The second clip was perhaps the Wildcats’ best game of the season so far, a board game developed and executed to perfection. Wheeler starts with the ball at the top of the sideline, but then passes it to Tshiebwe at the top post. Meanwhile, Keion Brooks very exaggeratedly sets up an off-ball screen in the corner to free Kellan Grady for a shot. As expected, Brooks grabs Grady’s man onscreen, and Grady runs and takes over from Tshiebwe. At this point, the entire defense is expecting Grady to shoot, resulting in a double engagement on Grady. This forces Brooks’ man to cover Tshiebwe rolling towards the basket, leaving Brooks literally all alone in the corner, where he receives Grady’s pass and knocks down the 3.

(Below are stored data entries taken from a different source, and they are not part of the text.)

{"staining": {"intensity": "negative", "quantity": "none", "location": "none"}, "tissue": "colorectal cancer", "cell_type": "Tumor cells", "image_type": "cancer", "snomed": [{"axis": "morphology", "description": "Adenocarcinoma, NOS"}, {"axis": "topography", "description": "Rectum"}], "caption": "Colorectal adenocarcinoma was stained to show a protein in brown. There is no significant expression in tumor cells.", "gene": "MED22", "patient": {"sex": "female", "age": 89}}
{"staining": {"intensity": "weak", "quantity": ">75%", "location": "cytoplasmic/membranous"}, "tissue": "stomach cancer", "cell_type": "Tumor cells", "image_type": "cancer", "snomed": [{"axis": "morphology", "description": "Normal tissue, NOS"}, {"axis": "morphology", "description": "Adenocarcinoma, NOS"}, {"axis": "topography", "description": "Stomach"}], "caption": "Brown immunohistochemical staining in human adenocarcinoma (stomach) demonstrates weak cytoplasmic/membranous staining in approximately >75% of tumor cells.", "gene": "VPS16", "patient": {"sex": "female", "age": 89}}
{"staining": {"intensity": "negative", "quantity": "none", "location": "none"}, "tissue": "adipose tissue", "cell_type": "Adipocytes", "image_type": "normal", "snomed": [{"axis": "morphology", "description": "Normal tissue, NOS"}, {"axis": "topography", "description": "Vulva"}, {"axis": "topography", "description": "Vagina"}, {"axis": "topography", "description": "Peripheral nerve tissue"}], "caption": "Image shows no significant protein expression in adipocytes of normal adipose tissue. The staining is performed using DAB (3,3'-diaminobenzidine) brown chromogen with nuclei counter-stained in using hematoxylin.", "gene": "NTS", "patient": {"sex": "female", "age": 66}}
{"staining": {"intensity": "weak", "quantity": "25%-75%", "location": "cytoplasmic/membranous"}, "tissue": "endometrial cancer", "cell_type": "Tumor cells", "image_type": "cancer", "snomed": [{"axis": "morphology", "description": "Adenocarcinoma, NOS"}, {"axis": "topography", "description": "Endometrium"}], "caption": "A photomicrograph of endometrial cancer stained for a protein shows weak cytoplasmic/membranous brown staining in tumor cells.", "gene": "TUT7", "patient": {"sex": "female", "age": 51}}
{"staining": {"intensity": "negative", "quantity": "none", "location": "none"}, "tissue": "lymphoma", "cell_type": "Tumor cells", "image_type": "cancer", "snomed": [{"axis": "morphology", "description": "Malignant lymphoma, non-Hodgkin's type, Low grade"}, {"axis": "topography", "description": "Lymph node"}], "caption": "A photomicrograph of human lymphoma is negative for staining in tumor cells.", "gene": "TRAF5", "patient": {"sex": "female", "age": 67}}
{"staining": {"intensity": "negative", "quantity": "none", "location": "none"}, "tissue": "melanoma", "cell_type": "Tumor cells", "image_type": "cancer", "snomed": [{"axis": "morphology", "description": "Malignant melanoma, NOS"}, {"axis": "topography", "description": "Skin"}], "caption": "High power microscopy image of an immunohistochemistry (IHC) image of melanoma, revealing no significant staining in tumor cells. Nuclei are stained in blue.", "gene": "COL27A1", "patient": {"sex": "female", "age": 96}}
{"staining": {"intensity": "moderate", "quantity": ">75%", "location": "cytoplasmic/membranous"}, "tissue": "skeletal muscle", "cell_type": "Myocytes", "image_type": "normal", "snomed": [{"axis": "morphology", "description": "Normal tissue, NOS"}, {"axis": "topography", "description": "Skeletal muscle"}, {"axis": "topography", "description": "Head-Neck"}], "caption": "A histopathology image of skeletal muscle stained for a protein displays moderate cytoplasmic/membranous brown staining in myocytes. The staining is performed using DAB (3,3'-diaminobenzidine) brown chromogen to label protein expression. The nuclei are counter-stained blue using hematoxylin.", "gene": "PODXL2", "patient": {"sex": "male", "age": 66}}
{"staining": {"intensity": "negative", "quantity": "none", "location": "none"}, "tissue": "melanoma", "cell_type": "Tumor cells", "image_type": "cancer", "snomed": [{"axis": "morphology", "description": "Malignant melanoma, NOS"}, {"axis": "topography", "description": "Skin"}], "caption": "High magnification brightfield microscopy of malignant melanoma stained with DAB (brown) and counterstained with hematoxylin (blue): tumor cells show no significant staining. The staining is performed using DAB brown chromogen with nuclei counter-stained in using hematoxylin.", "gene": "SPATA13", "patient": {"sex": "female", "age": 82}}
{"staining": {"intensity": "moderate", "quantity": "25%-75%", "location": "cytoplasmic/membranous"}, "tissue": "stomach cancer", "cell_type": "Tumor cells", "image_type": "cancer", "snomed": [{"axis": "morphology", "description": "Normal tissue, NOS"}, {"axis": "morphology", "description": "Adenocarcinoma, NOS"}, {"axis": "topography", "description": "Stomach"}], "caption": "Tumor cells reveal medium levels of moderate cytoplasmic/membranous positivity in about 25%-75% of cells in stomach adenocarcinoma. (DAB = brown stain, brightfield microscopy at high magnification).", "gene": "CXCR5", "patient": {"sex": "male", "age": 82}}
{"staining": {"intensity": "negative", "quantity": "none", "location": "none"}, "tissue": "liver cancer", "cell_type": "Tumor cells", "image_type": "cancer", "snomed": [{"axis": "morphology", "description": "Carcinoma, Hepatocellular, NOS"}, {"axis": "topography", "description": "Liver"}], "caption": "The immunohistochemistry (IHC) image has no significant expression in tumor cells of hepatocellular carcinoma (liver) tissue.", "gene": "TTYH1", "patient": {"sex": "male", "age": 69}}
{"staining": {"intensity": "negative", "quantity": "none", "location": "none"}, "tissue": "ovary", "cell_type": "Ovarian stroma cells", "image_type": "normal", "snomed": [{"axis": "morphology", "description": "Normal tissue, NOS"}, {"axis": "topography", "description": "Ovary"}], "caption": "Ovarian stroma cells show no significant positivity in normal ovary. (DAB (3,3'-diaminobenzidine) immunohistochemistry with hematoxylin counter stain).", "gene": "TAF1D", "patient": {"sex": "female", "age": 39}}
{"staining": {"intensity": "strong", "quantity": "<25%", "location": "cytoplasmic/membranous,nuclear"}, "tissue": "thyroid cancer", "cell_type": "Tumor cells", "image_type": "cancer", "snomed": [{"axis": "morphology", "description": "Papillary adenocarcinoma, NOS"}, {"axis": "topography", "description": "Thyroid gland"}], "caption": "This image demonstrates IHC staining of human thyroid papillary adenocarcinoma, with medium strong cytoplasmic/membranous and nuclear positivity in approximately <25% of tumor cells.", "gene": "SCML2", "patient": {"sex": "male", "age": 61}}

While Kentucky’s offense seemed explosive but refined, its defense was not as convincing. Duke was able to effectively take out his exposure opponent D-II, keeping Winston-Salem State just 13 points in the first half and 22% shots for the game. Kentucky didn’t look so dominant defensively in both games, but were particularly slow against Miles College, allowing them to shoot 11-15 of 3 in the first half. The Wildcats lost 7 at halftime for a single-digit victory.

The team seems to lack both speed and communication. Miles burned Kentucky on the perimeter on several occasions, taking advantage of slow rotations and lethargic closures to light them up from the deepest. This was illustrated right at the end of the first half in the clip below.

The assist defense is also often late and poorly coordinated, allowing for easy finishes around the basket. This was evident in both games, and can be seen here against Kentucky Wesleyan.

Ultimately Kentucky have the parts to be one of the best teams in the country and will undoubtedly test the Blue Devils in their first real game of the season, especially if CJ Fredrick is cleared to play. However, if Duke is able to play quickly right off the jump, they may be able to take advantage of Kentucky’s so far lackluster defense and set the tone for the game early on.